Aurora - Robinson Kim 2 стр.


The cows in the dairy are the size of dogs, which Devi says is not the way it used to be. They’re engineered cows. They give as much milk as big cows, which were as big as caribou back on Earth. Devi is an engineer, but she never engineered a cow. She engineers the ship more than any animals in the ship.

They grow cabbages and lettuce and beets, yuck! And carrots and potatoes and sweet potatoes, and beans that are so good at fixing nitrogen, and wheat and rice and onions and yams and taro and cassava and peanuts and Jerusalem artichokes, which are neither artichokes nor from Jerusalem. Because names are just silly. You can call anything anything, but that doesn’t make it so.

At home in the kitchen, even after bad days, Devi can get a little cheery. Drink some of Delwin’s white wine, fool around with Freya like a big sister. Freya doesn’t have any brothers or sisters, so she can’t be sure, but as she is already bigger than Devi, it feels to her like what she imagines having a sister would feel like. A sister who is littler, but older.

Now Devi sits on the kitchen floor under the sink, calls for Badim to come join them and play spoons. Badim appears in the doorway looking pleased, holding the fat stack of big tarot cards. He sits, and they split up the cards among them, and begin each to build card houses at the three corners of the floor that they always take. They build the card houses low and thick, for defense against the others’ nefarious attacks, adding cards at angles so there are no faces presented square to each other. Devi always makes hers like a boat turned upside down, and as she usually wins, Badim and Freya have begun to imitate her style.

When they are done building their card houses, they take turns flicking a plastic spoon across the kitchen at each other’s constructions. The rule is you have to launch the spoon by bending it between your hands, then letting it loose to spring through the air end over end. The spoons are light, and their little bowls catch the air so that their flights are erratic, and only seldom do they hit their targets. So they flick, and the spoon arcs across the floor veering this way and that—flick and miss, flick and miss—and then there will be a hit, thwack! But if the afflicted card house has been built well, and gets lucky, it will withstand the blow, or only partly fall, losing an outer rampart or bartizan. Badim has found names for all these features, which makes Devi laugh.

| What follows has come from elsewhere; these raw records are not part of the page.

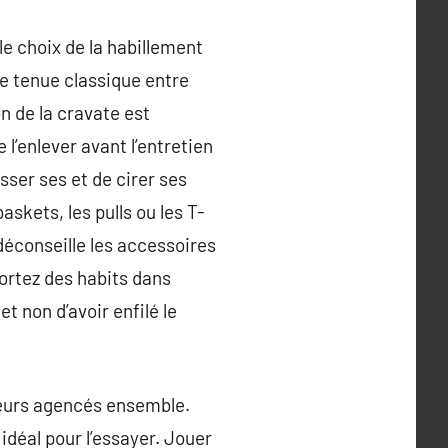
le choix de la habillement
ne tenue classique entre
n de la cravate est
l’enlever avant l’entretien
sser ses et de cirer ses
askets, les pulls ou les T-
déconseille les accessoires
 portez des habits dans
et non d’avoir enfilé le
ieurs agencés ensemble.
idéal pour l’essayer. Jouer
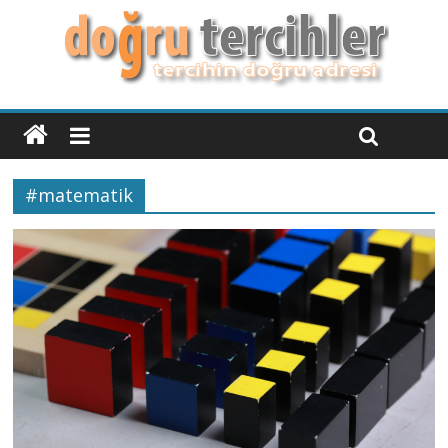
#matematik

Every once in a while a single hit will simply crumple a card house completely, which always makes them cry out with surprise, and then laugh. Although sometimes a kill shot causes a bad look to cross Devi’s face. But mostly she laughs with her husband and child, and flicks the spoon when it’s her turn, her lips pursed in concentration. She leans back against the cabinets, wearily content. This Badim and Freya can do for her. Okay, she is often angry, but she can shut that in a box inside her at times like this, and besides, her anger is directed mostly at things outside Freya’s ken. She isn’t angry at Freya. And Freya does her best to keep it that way.

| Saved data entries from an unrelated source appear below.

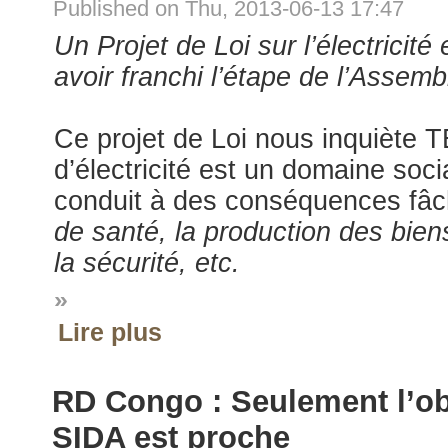
Published on Thu, 2013-06-13 17:47
Un Projet de Loi sur l’électricit
avoir franchi l’étape de l’Assemb
Ce projet de Loi nous inquiète
d’électricité est un domaine socia
conduit à des conséquences fâc
de santé, la production des biens 
la sécurité, etc.
»
Lire plus
RD Congo : Seulement l’obje
SIDA est proche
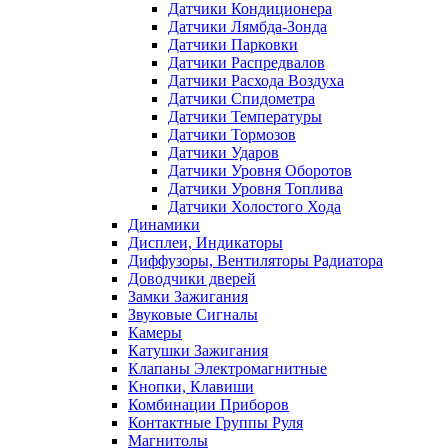
Датчики Кондиционера
Датчики Лямбда-Зонда
Датчики Парковки
Датчики Распредвалов
Датчики Расхода Воздуха
Датчики Спидометра
Датчики Температуры
Датчики Тормозов
Датчики Ударов
Датчики Уровня Оборотов
Датчики Уровня Топлива
Датчики Холостого Хода
Динамики
Дисплеи, Индикаторы
Диффузоры, Вентиляторы Радиатора
Доводчики дверей
Замки Зажигания
Звуковые Сигналы
Камеры
Катушки Зажигания
Клапаны Электромагнитные
Кнопки, Клавиши
Комбинации Приборов
Контактные Группы Руля
Магнитолы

She is sitting at the table, talking quietly with the ship, the part of it that she sometimes calls Pauline, which is her particular interface with the ship’s computer, where all of her personal records and files are cached, in a space no one else can access. Often it has seemed to Freya that Devi is more comfortable with Pauline than with any real person. Badim says the two of them have a lot in common: big, unknowable, all-encompassing, all-enfolding. Generous to others, selfless. Possibly a kind of folly a duh, which he explains is French for “a two-person dance of craziness.” Folie à deux . Not at all uncommon. Can be a good thing.